● **TASK REQUIREMENTS**: Scan the entries that follow for the word "regulations", then report every line in which it appears.

════════════════

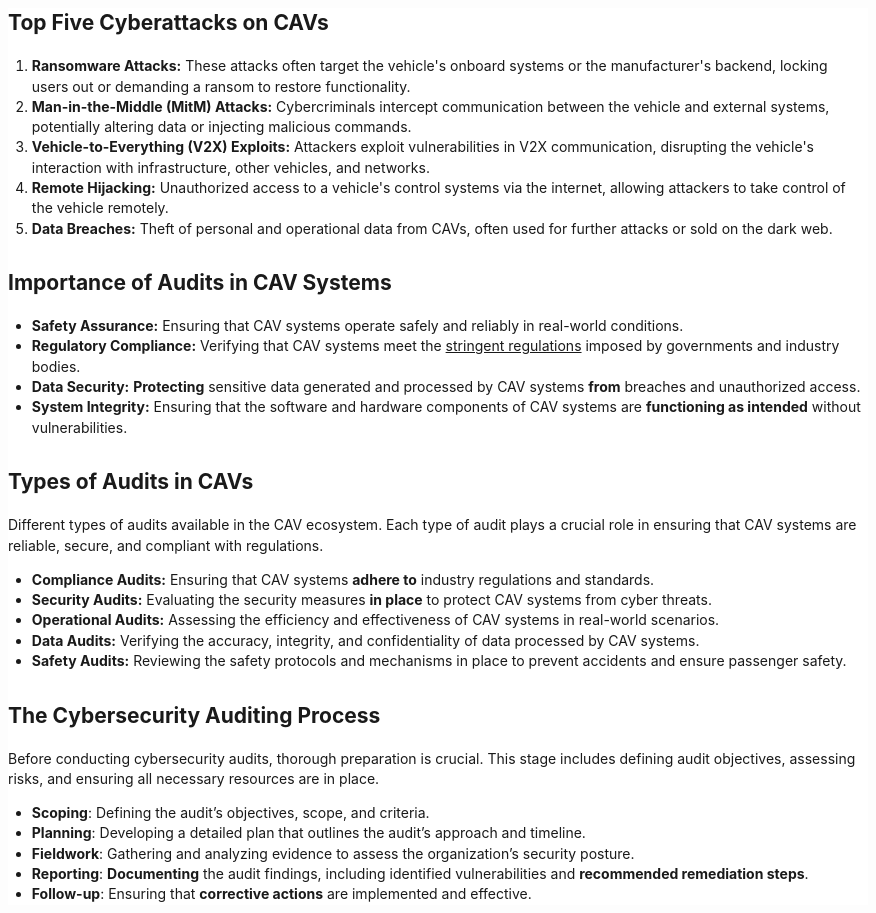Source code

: ## Top Five Cyberattacks on CAVs

1. **Ransomware Attacks:** These attacks often target the vehicle's onboard systems or the manufacturer's backend, locking users out or demanding a ransom to restore functionality.
2. **Man-in-the-Middle (MitM) Attacks:** Cybercriminals intercept communication between the vehicle and external systems, potentially altering data or injecting malicious commands.
3. **Vehicle-to-Everything (V2X) Exploits:** Attackers exploit vulnerabilities in V2X communication, disrupting the vehicle's interaction with infrastructure, other vehicles, and networks.
4. **Remote Hijacking:** Unauthorized access to a vehicle's control systems via the internet, allowing attackers to take control of the vehicle remotely.
5. **Data Breaches:** Theft of personal and operational data from CAVs, often used for further attacks or sold on the dark web.

## Importance of Audits in CAV Systems

- **Safety Assurance:** Ensuring that CAV systems operate safely and reliably in real-world conditions.
- **Regulatory Compliance:** Verifying that CAV systems meet the <u>stringent regulations</u> imposed by governments and industry bodies.
- **Data Security:** **Protecting** sensitive data generated and processed by CAV systems **from** breaches and unauthorized access.
- **System Integrity:** Ensuring that the software and hardware components of CAV systems are **functioning as intended** without vulnerabilities.

## Types of Audits in CAVs

Different types of audits available in the CAV ecosystem. Each type of audit plays a crucial role in ensuring that CAV systems are reliable, secure, and compliant with regulations.

- **Compliance Audits:** Ensuring that CAV systems **adhere to** industry regulations and standards.
- **Security Audits:** Evaluating the security measures **in place** to protect CAV systems from cyber threats.
- **Operational Audits:** Assessing the efficiency and effectiveness of CAV systems in real-world scenarios.
- **Data Audits:** Verifying the accuracy, integrity, and confidentiality of data processed by CAV systems.
- **Safety Audits:** Reviewing the safety protocols and mechanisms in place to prevent accidents and ensure passenger safety.

## The Cybersecurity Auditing Process

Before conducting cybersecurity audits, thorough preparation is crucial. This stage includes defining audit objectives, assessing risks, and ensuring all necessary resources are in place.

- **Scoping**: Defining the audit’s objectives, scope, and criteria.
- **Planning**: Developing a detailed plan that outlines the audit’s approach and timeline.
- **Fieldwork**: Gathering and analyzing evidence to assess the organization’s security posture.
- **Reporting**: **Documenting** the audit findings, including identified vulnerabilities and **recommended remediation steps**.
- **Follow-up**: Ensuring that **corrective actions** are implemented and effective.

════════════════

● **RESULT BELOW**:
- **Regulatory Compliance:** Verifying that CAV systems meet the <u>stringent regulations</u> imposed by governments and industry bodies.
Different types of audits available in the CAV ecosystem. Each type of audit plays a crucial role in ensuring that CAV systems are reliable, secure, and compliant with regulations.
- **Compliance Audits:** Ensuring that CAV systems **adhere to** industry regulations and standards.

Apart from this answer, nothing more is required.